After Latin school and high school, Pfaff studied philosophy , mathematics and natural sciences in Erlangen from 1841 and in Berlin from 1843 . During his studies, he became a member of the Bubenreuther Erlangen fraternity in the winter semester of 1841/42 . In 1847 he became a teacher and later director at the trade school in Nördlingen (Bavarian Swabia). During this time his sister Pauline (1827–1907) ran the household for him; She also met her husband Karl Brater , the local mayor, in Nördlingen . Pfaff's brother-in-law had to give up the office in Nördlingen in 1851, and Pfaff also changed positions. From 1851 to 1869 he taught mathematics and physics at the agricultural and trade school in Erlangen. In 1855 he completed his habilitation at the University of Erlangen and became an associate professor in 1867 and professor of mathematics in 1869 , but died three years later.
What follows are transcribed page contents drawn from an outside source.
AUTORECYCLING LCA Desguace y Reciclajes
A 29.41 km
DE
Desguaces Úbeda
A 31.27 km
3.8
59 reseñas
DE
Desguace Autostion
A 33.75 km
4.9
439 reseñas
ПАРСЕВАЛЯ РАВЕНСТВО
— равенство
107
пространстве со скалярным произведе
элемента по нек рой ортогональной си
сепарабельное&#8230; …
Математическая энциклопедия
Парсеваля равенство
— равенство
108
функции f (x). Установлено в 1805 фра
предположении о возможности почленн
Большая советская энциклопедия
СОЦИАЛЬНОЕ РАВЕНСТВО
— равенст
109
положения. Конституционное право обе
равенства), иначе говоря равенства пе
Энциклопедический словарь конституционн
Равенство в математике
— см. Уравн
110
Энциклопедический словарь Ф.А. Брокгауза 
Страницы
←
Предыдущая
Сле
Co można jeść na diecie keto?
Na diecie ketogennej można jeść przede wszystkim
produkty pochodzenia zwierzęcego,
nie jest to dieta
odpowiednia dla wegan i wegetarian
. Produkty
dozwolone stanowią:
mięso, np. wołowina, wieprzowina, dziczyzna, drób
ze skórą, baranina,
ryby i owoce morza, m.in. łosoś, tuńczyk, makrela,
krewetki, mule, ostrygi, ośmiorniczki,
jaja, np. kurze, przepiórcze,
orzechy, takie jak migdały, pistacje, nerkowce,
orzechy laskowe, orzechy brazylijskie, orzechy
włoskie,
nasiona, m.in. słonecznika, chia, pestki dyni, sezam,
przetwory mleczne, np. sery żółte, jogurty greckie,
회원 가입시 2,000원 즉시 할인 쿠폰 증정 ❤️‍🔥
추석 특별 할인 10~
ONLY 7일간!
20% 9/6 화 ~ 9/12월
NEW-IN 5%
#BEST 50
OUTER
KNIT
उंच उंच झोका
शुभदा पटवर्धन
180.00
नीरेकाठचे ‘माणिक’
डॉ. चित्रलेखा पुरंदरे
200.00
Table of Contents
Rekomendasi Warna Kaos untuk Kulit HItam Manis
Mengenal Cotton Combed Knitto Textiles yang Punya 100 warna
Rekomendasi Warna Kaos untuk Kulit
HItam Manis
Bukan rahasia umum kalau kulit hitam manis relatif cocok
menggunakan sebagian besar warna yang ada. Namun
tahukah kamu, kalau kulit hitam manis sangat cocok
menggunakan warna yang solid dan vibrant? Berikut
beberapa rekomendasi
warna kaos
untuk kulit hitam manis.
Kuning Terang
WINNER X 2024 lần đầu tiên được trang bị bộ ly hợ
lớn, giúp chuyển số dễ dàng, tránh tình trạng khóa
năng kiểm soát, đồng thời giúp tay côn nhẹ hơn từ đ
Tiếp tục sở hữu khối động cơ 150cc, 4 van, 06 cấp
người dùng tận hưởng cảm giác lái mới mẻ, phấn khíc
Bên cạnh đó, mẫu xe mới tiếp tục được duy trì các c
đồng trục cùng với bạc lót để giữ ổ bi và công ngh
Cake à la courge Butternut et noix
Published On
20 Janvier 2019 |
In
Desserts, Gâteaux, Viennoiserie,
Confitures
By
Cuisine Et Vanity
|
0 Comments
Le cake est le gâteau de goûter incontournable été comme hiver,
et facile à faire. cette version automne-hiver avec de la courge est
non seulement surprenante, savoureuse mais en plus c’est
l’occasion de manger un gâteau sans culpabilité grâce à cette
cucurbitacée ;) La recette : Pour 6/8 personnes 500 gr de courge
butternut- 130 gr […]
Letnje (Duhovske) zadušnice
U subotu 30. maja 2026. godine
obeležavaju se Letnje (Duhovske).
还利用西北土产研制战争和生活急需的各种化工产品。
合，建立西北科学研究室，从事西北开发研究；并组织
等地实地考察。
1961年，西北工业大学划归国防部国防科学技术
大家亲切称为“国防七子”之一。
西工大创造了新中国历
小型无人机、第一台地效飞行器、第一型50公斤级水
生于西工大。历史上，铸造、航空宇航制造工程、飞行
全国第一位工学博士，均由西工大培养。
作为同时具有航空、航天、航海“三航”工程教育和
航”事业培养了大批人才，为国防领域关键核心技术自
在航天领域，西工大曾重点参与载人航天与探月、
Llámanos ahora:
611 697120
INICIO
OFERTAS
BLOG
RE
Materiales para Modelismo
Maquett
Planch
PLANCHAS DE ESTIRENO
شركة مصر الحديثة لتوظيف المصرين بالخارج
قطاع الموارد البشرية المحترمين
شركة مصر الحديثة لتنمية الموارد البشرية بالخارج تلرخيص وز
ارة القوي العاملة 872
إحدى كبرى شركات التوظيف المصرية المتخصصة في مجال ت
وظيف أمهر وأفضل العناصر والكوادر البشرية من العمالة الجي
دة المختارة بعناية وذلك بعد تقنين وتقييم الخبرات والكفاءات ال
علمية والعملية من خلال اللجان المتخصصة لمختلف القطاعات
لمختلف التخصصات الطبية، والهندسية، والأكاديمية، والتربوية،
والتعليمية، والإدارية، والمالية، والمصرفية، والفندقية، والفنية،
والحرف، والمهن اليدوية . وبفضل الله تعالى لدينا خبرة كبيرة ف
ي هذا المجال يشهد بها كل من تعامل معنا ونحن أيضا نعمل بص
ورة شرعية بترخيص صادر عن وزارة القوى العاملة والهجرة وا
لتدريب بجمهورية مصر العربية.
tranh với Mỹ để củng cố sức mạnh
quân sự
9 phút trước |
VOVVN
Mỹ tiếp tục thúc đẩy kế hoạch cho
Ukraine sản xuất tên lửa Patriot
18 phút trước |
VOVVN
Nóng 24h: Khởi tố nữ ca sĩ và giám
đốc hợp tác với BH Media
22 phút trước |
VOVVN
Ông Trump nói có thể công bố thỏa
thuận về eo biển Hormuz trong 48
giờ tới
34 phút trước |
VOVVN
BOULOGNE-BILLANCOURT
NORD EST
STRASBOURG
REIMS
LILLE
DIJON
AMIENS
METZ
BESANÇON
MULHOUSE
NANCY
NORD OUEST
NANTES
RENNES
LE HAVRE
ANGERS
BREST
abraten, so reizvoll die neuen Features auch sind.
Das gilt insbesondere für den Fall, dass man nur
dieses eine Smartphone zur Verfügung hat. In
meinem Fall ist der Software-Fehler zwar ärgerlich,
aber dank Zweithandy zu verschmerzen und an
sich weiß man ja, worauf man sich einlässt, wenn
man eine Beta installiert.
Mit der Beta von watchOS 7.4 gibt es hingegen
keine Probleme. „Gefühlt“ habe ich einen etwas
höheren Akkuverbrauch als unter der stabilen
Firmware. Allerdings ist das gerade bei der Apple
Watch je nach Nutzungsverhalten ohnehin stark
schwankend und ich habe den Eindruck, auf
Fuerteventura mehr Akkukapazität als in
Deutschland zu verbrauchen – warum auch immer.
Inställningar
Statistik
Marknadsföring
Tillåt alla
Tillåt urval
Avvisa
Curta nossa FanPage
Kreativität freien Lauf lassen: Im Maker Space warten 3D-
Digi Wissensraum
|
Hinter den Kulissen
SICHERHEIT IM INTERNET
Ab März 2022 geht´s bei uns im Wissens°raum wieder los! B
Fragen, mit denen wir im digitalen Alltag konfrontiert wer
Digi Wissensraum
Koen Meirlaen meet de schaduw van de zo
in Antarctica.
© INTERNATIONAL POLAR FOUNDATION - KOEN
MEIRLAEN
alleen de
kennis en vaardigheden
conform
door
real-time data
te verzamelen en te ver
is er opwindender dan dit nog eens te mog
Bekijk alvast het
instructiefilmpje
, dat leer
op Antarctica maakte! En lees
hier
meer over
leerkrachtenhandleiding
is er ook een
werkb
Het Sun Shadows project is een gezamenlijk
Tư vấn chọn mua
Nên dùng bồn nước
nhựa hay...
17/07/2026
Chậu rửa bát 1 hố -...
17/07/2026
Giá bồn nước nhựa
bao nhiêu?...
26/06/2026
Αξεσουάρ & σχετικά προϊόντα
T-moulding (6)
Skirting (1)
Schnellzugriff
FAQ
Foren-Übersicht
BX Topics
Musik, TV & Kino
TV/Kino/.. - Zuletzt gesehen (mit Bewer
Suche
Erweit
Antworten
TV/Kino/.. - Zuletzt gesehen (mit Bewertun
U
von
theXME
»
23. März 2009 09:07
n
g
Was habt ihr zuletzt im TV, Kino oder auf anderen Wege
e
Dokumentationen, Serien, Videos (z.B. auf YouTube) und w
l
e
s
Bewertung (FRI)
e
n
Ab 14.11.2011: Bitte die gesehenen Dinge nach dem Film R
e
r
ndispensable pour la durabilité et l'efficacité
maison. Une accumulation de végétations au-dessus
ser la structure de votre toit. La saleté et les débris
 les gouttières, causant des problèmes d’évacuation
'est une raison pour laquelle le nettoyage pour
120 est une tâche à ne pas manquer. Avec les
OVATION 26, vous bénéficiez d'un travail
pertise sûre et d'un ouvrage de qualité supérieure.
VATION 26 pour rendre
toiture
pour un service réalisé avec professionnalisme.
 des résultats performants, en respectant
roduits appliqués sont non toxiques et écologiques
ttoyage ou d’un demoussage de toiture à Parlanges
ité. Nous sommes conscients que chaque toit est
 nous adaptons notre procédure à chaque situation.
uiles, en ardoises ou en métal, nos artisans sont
The main area of ​​work in this short time - at the same chair as his father 40 years earlier - was projective geometry , about which his two-volume textbook Newer Geometry was published in Erlangen in 1867 . It was reissued in the USA in 2006.

Pfaff was married to Agnes Therese Heloise Adelaide Freiin von Ditfurth, who gave him four children, but died early. Even before Pfaff's death in 1872, his sister Pauline had taken over his housekeeping in Erlangen again, while her husband was mostly on political trips before he died in 1869. Since then, the widow has looked after the orphaned children and, due to lack of money, took on carpenters, including a. PhD students of the mathematician Felix Klein .

Pauline's daughter, the poet Agnes Sapper (1852–1929), took her uncle as a model for the music teacher Pfäffling ( The Pfäffling family and becoming and growing of the Pfäffling children ) in her youth novels .

Individual evidence

  1. Ernst Höhne: The Bubenreuther. History of a German fraternity. II., Erlangen 1936, p. 150.